▶ _Page extract_:
+++

In this one example above of the university psychologist I highly recommend the experience. Yes if it could be rated on a scale of 1 to 5 it would get a 5. Why? Because it is an amazing time in your life transitioning from child/teenager to adult. Huge. I found having an objective, trusted confidante a lifesaver. Really.  Well at least in this case. Why? Because I picked the person. I chose whether to participate. I essentially drove the whole decision to engage. For me this is really important. No one made me do it. No one forced me to.

As a result I noticed that things changed in the way that I related to others. I began to open up more in close relationships about my past, my experiences. I could speak out loud the truth. To speak my truth audibly to a person who knew me was a big step. Huge step.  

I can still remember sitting with one particular person. We had this deep and meaningful heart to heart conversation about relationships. I learned that she had experienced the same thing I had experienced.  This is not a good thing, and it is a good thing. Why? Well it saddened me that there was another dysfunctional relationship affecting a woman’s development. It gladdened (is this a real word) me that we both were sitting together ‘normal’, functioning and living life. We had not succumbed and hidden away. Compared to others we would have been judged as aloof or non committal. Yet we were coping, just not thriving. We each uniquely created our own way of functioning in the world. Interesting.

+++

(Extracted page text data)
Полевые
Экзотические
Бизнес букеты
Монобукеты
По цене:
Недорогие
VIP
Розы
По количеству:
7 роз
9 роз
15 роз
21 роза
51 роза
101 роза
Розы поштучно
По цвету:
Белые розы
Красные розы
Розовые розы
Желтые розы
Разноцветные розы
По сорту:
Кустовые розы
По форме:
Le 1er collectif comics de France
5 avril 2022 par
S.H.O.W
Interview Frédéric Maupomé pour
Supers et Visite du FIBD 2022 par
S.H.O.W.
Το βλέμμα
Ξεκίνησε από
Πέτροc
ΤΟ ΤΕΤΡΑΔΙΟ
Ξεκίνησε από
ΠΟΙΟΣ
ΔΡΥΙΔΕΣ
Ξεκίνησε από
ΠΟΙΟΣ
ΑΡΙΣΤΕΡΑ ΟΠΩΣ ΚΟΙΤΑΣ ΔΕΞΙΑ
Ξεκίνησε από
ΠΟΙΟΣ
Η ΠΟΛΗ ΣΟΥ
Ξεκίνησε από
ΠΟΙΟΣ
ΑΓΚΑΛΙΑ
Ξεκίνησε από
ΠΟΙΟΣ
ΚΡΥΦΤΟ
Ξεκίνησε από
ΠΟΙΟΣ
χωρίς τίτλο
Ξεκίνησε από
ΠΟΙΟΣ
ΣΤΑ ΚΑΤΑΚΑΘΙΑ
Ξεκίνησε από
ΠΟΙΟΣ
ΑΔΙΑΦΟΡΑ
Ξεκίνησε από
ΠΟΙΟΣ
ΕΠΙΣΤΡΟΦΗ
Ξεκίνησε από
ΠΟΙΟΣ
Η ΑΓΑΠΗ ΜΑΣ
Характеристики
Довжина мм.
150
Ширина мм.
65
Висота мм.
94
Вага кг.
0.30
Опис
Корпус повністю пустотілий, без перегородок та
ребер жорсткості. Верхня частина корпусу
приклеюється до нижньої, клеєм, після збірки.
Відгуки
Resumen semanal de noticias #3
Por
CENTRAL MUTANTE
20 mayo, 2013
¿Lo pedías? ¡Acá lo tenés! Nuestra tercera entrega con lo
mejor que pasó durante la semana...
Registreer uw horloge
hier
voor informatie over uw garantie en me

+++

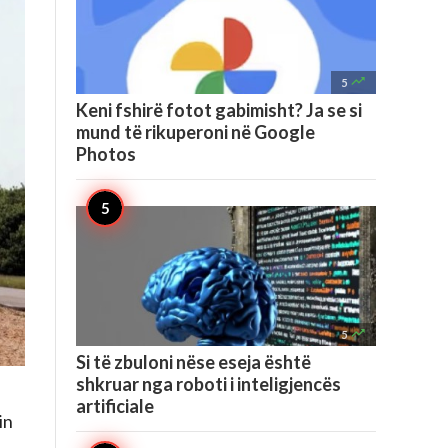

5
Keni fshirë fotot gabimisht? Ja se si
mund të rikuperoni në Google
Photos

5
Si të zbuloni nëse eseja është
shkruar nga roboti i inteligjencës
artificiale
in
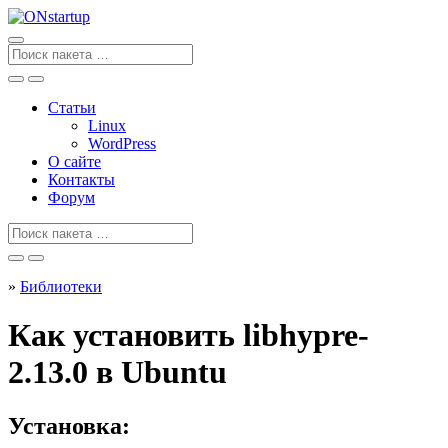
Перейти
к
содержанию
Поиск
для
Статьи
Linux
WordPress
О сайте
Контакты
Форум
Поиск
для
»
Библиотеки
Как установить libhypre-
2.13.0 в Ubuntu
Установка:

+++

▶ _Directive A_: Sum up the reflection on seeing a university psychologist in two sentences.
▶ _Directive B_: In the reflection on seeing a university psychologist, swap "lifesaver" for "godsend" and write out the stretch from "In this one" through "forced me to.".

▶ _Answer space A_: The writer highly recommends the experience of seeing a university psychologist, rating it a 5 on a scale of 1 to 5, and stresses that choosing freely to take part mattered. Afterward the writer began opening up about the past in close relationships and recalls talking with a woman who had experienced the same thing, both of them coping but not thriving.

▶ _Answer space B_:
In this one example above of the university psychologist I highly recommend the experience. Yes if it could be rated on a scale of 1 to 5 it would get a 5. Why? Because it is an amazing time in your life transitioning from child/teenager to adult. Huge. I found having an objective, trusted confidante a godsend. Really.  Well at least in this case. Why? Because I picked the person. I chose whether to participate. I essentially drove the whole decision to engage. For me this is really important. No one made me do it. No one forced me to.